Patients were randomized 1:1 to the BPd arm or PVd arm. In the BPd arm, patients received 2.5 mg/kg of intravenous belantamab mafodotin during cycle 1, followed by 1.9 mg/kg every 4 weeks from cycle 2 onward; 4 mg of oral pomalidomide on days 1 to 21; and 40 mg of dexamethasone on days 1, 8, 15, and 22. The comparator arm comprised 1.3 mg/m2 of subcutaneous bortezomib, 4 mg of pomalidomide, and 20 mg of dexamethasone. Treatment continued until disease progression, death, unacceptable toxicity, withdrawal of consent, or study cessation.
The primary endpoint was PFS by independent review committee assessment. Secondary endpoints included overall survival, minimal residual disease negativity, duration of response, overall response rate, complete response rate, very good partial response or greater, time to best response, time to progression, PFS2, adverse effects (AEs), ocular findings, and PROs.
Additional Toxicity Data
Over 53% of patients with available data across both arms reported no to low severity, interference, or frequency of symptomatic AEs at all visits, with a maximum PRO-CTCAE score of less than 3 post-baseline. Ocular toxicities were generally manageable with dose modification and had a minimal impact on PRO QOL. The incidence of treatment discontinuation due to ocular toxicities was low.

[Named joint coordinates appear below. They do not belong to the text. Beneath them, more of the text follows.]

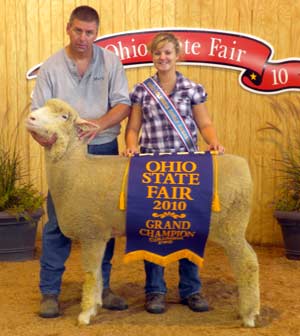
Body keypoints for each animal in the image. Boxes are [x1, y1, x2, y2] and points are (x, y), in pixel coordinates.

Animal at [25, 98, 260, 326]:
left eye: (64, 116)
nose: (31, 117)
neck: (76, 169)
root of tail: (243, 166)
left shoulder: (92, 232)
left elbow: (91, 274)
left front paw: (86, 313)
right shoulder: (100, 234)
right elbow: (99, 274)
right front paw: (97, 305)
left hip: (231, 227)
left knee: (247, 263)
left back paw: (249, 315)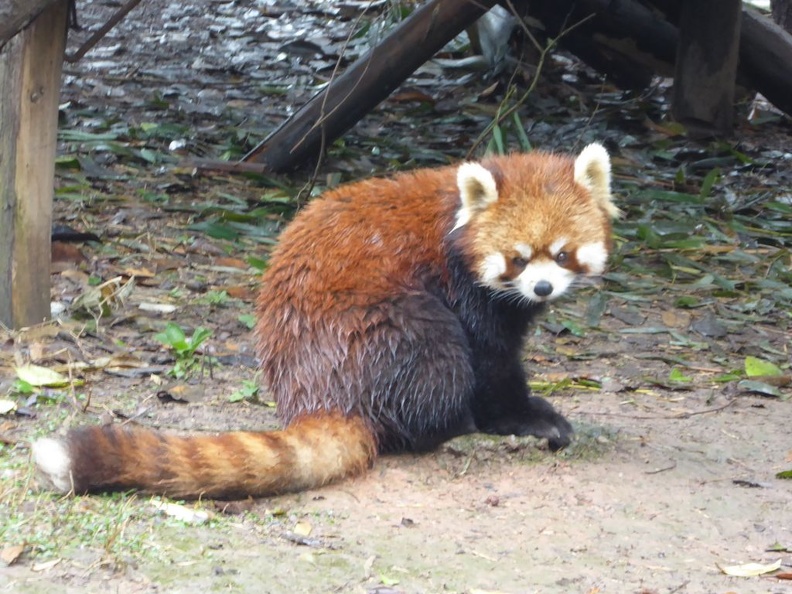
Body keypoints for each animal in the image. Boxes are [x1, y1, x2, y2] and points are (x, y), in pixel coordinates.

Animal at [32, 143, 620, 500]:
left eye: (562, 254)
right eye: (517, 259)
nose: (542, 288)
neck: (456, 219)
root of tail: (317, 393)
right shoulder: (464, 288)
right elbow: (493, 364)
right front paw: (529, 419)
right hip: (389, 326)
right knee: (434, 362)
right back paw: (454, 427)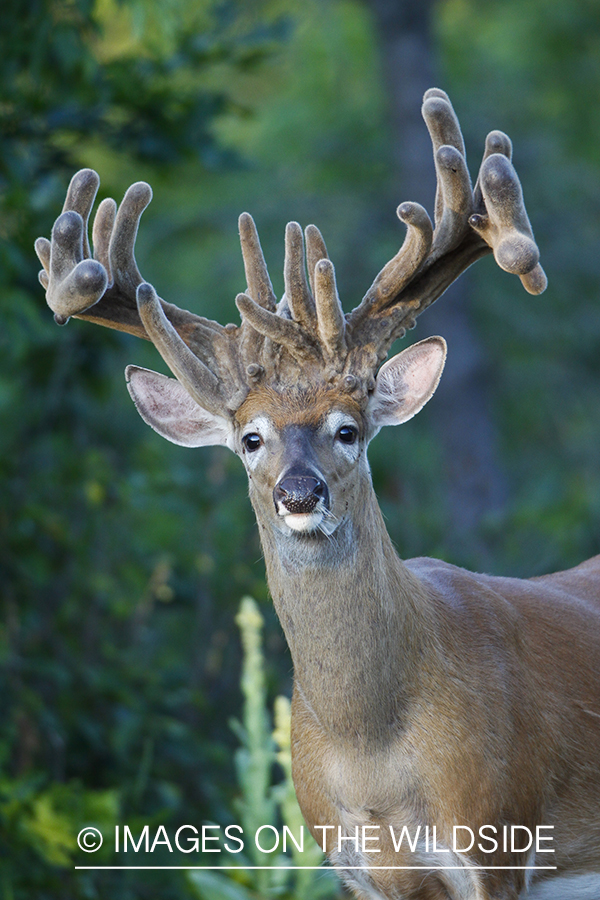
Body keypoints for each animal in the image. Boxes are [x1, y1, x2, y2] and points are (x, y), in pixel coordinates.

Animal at [37, 86, 600, 900]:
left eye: (348, 429)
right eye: (251, 438)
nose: (299, 495)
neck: (372, 752)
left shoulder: (499, 838)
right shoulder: (353, 865)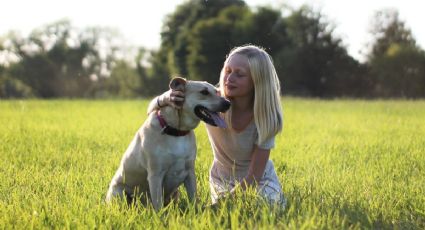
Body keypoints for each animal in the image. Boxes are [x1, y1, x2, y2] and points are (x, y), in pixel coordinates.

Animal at [107, 77, 232, 210]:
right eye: (204, 92)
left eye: (217, 92)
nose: (228, 103)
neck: (177, 131)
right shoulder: (155, 175)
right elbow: (158, 206)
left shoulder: (190, 172)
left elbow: (193, 199)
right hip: (118, 193)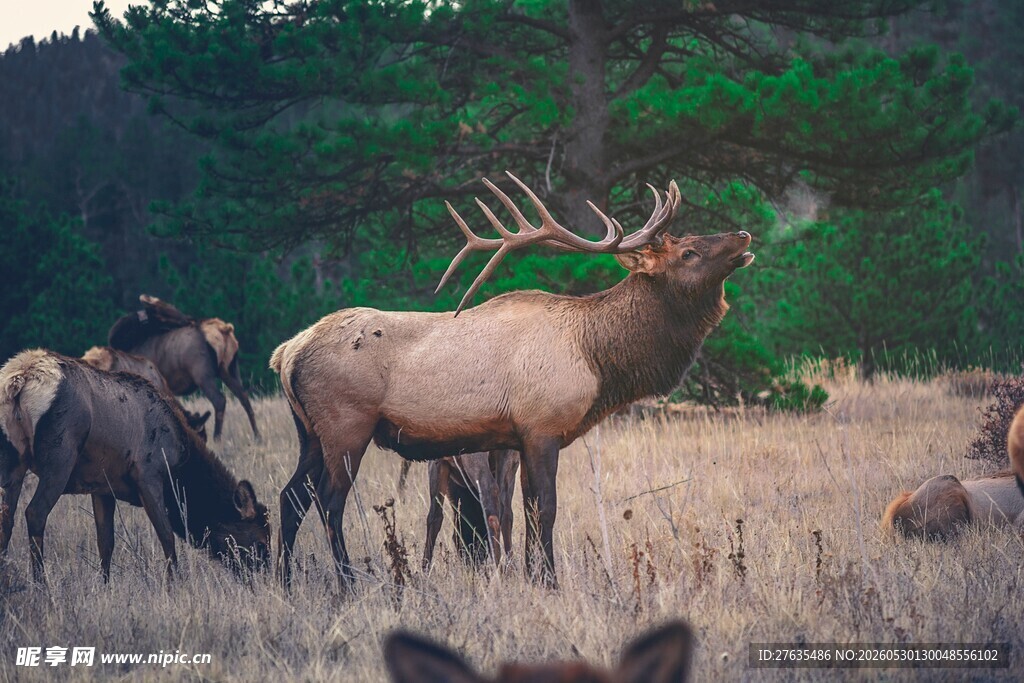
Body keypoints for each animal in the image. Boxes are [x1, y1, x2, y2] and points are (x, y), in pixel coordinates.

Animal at [108, 295, 260, 440]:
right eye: (165, 314)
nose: (190, 320)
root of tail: (225, 330)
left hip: (202, 374)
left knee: (220, 400)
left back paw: (217, 439)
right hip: (230, 369)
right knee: (244, 397)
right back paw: (257, 437)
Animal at [271, 172, 754, 588]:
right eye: (688, 252)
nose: (744, 236)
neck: (597, 358)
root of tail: (287, 353)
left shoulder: (515, 438)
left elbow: (523, 511)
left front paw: (530, 576)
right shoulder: (542, 428)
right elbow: (546, 510)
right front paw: (550, 582)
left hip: (308, 432)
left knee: (290, 497)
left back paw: (284, 581)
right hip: (346, 425)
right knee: (328, 503)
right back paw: (347, 583)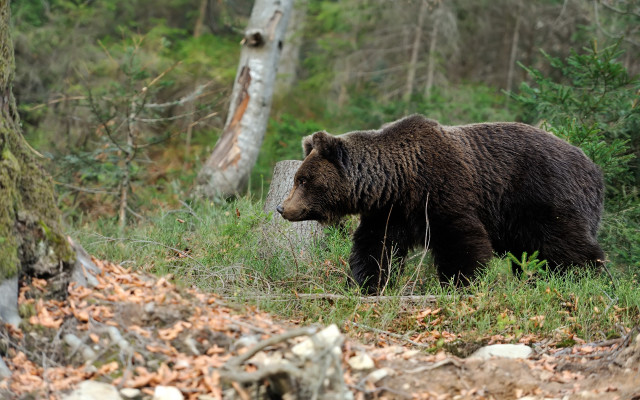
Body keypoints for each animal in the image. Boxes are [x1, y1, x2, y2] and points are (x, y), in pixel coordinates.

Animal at [276, 114, 605, 293]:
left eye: (303, 180)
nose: (282, 208)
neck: (399, 181)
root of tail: (594, 169)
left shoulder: (443, 191)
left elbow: (462, 242)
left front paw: (461, 283)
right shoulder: (389, 212)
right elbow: (375, 248)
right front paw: (364, 284)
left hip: (542, 196)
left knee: (565, 244)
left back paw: (588, 279)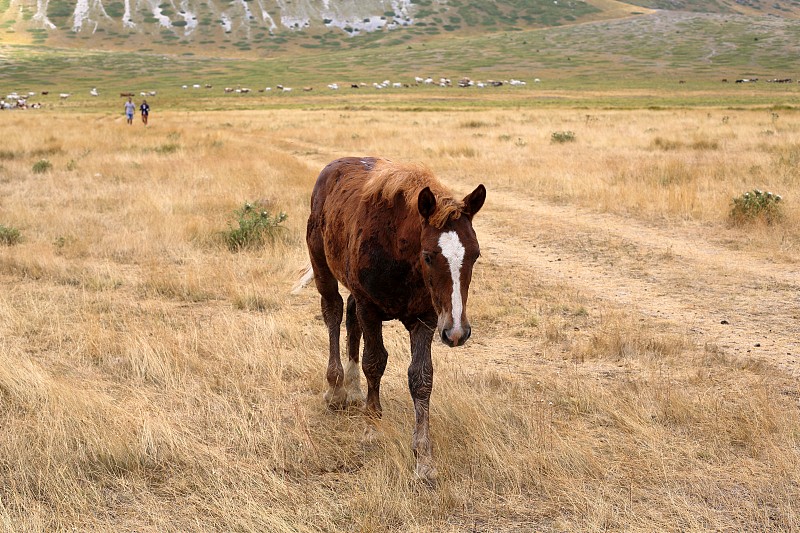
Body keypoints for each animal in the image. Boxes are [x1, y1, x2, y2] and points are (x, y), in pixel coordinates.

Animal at [304, 156, 482, 480]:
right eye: (428, 255)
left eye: (475, 255)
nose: (456, 333)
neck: (399, 251)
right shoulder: (371, 308)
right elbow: (375, 363)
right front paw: (371, 429)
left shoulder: (426, 319)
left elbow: (421, 377)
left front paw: (424, 458)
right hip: (321, 264)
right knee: (333, 312)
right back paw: (336, 388)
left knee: (350, 318)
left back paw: (353, 388)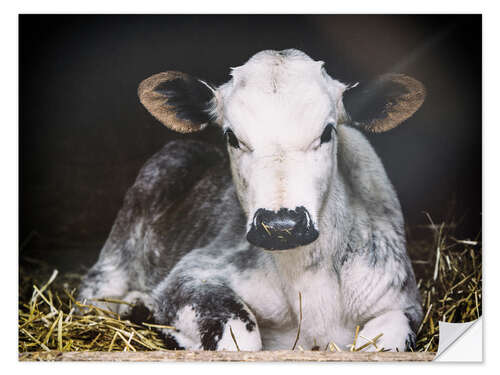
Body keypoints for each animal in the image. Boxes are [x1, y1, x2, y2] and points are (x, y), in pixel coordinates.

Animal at [80, 49, 424, 352]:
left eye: (327, 132)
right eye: (232, 136)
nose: (282, 224)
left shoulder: (403, 302)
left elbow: (384, 343)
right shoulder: (190, 275)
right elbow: (241, 338)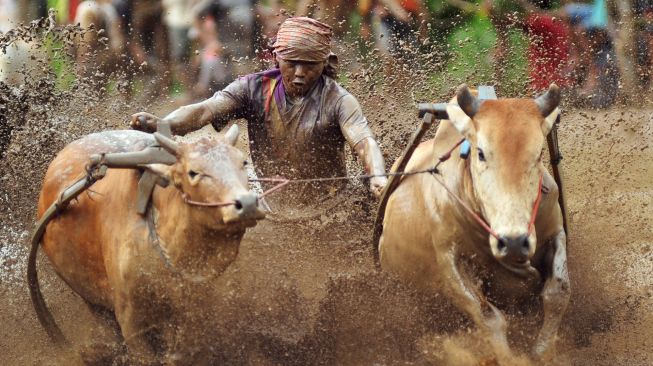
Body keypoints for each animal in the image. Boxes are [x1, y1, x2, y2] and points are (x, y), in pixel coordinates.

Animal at [33, 126, 264, 364]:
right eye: (193, 172)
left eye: (243, 162)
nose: (247, 203)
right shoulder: (131, 321)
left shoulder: (186, 318)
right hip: (92, 302)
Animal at [380, 86, 568, 364]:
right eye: (481, 153)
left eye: (539, 154)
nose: (513, 242)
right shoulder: (448, 258)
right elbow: (487, 316)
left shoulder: (555, 233)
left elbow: (558, 293)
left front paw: (543, 352)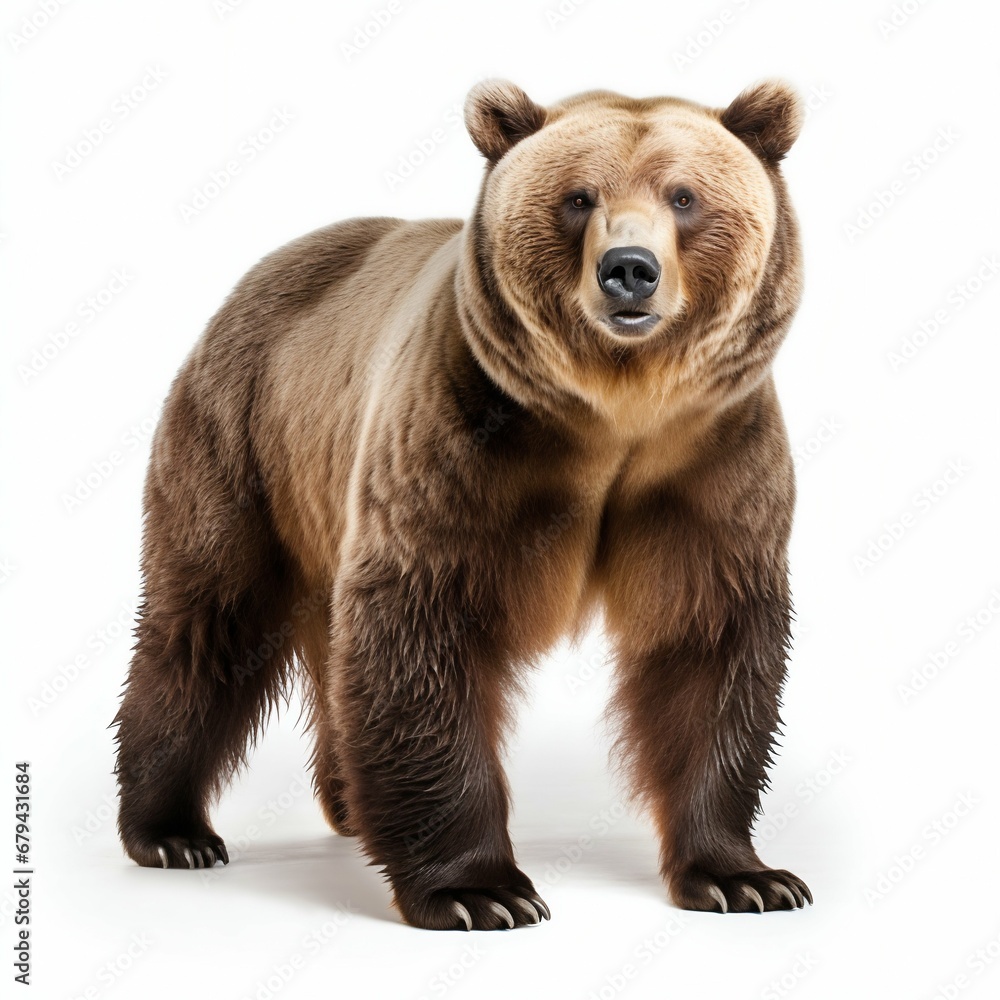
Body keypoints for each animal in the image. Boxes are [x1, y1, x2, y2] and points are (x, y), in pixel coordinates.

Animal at [112, 78, 812, 929]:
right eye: (578, 197)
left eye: (684, 196)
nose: (629, 270)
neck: (613, 415)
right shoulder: (465, 446)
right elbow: (423, 629)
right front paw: (481, 889)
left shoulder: (707, 464)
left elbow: (708, 644)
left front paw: (745, 877)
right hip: (244, 438)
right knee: (208, 619)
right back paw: (170, 829)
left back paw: (346, 804)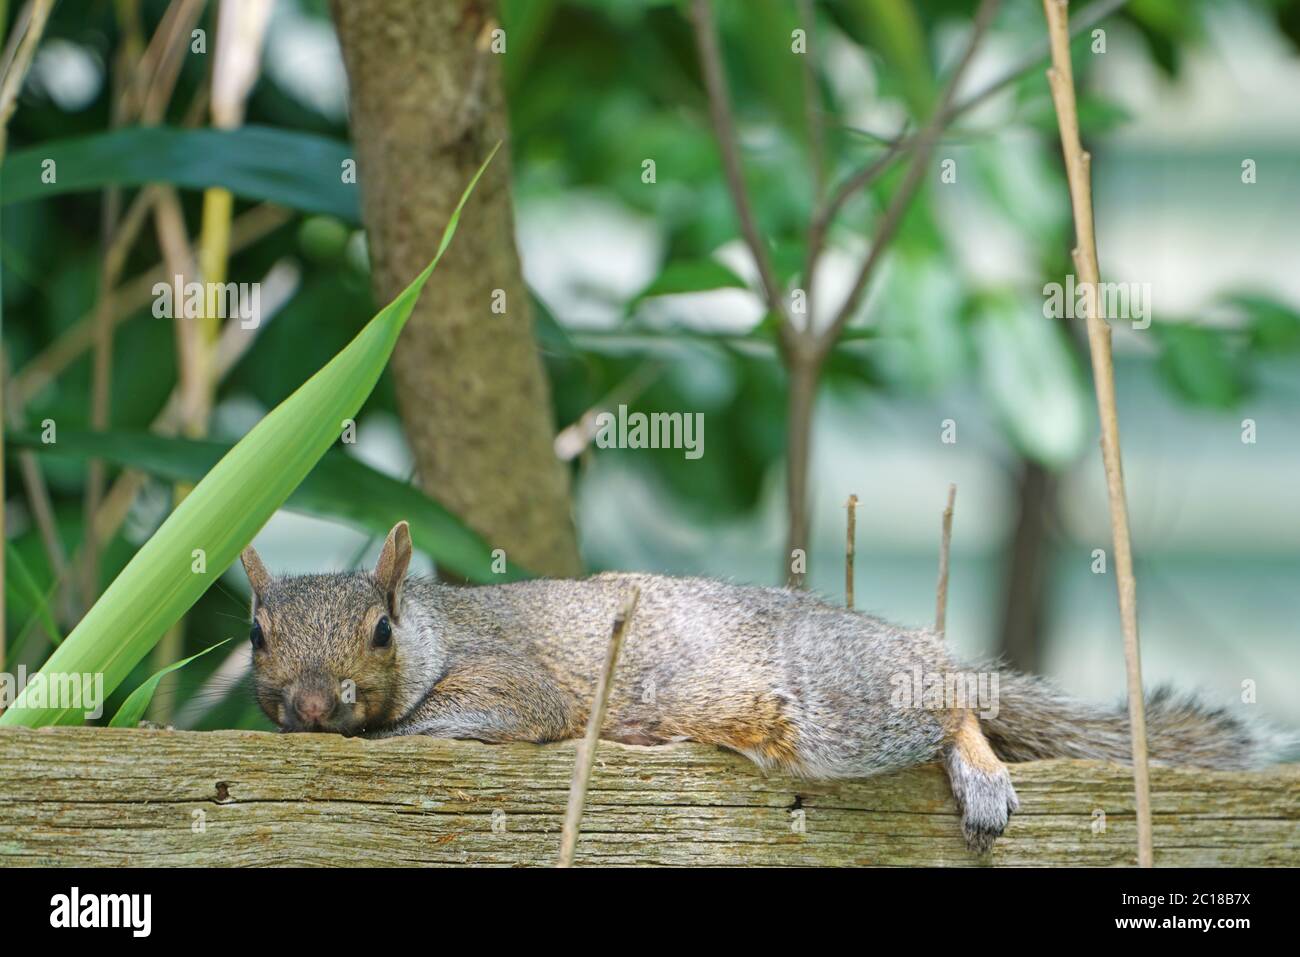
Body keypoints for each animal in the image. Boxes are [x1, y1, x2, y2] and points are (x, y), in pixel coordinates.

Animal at [239, 520, 1284, 847]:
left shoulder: (510, 674)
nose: (310, 705)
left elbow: (499, 710)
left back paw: (978, 766)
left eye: (380, 631)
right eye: (255, 635)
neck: (438, 625)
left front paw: (386, 732)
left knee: (948, 701)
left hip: (825, 705)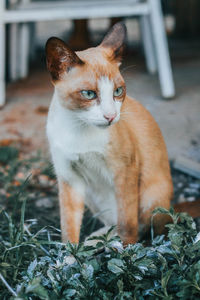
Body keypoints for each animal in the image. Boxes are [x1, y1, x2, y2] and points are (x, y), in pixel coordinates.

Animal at [45, 22, 172, 245]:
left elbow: (128, 223)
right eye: (88, 94)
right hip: (90, 194)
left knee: (143, 225)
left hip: (150, 195)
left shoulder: (124, 170)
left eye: (118, 91)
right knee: (113, 222)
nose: (111, 116)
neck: (78, 128)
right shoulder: (69, 176)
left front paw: (128, 252)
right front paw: (69, 255)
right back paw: (97, 240)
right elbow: (69, 228)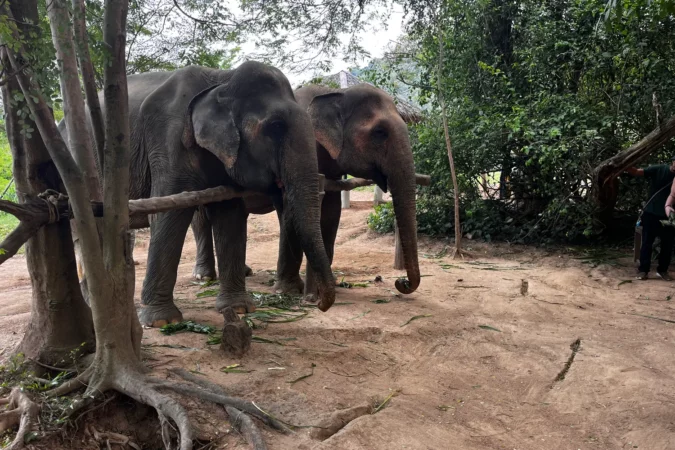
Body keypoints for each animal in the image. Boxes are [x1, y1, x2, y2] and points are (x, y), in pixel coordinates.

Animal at [64, 61, 337, 327]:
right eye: (276, 127)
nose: (318, 303)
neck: (222, 79)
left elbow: (230, 215)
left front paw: (238, 308)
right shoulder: (168, 139)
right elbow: (168, 214)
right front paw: (161, 321)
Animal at [191, 82, 421, 298]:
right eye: (380, 132)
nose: (400, 282)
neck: (336, 93)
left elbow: (331, 213)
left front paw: (330, 283)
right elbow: (291, 212)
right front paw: (288, 291)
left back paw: (244, 272)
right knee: (200, 218)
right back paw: (203, 277)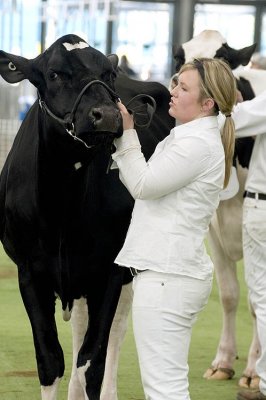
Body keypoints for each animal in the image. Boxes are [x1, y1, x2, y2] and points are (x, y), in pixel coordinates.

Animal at [0, 35, 175, 400]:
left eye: (108, 75)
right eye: (54, 74)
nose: (107, 114)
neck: (62, 210)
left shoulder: (110, 269)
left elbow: (92, 361)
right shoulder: (29, 271)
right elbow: (50, 361)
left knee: (116, 330)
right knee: (81, 326)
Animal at [172, 29, 266, 390]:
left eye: (224, 57)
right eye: (178, 57)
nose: (178, 81)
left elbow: (255, 302)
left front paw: (254, 371)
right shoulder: (213, 229)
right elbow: (228, 295)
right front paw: (223, 361)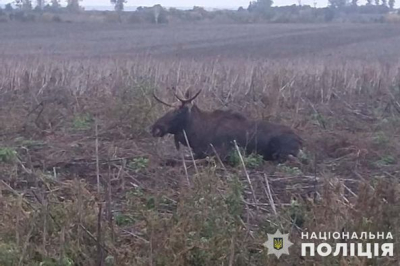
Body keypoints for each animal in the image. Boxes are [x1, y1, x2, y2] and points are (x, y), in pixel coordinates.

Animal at [152, 89, 302, 163]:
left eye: (177, 112)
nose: (154, 127)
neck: (197, 135)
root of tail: (300, 140)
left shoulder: (223, 152)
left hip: (282, 150)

Worsening of vision-related function was reported in a higher proportion of patients treated with BPd (73%) vs PVd (51%), per OSDI scores. However, most of these patients later reported improvements in vision-related functions; in the BPd arm (n = 110), 92% of patients experienced an improvement in vision-related function after a median of 57 days.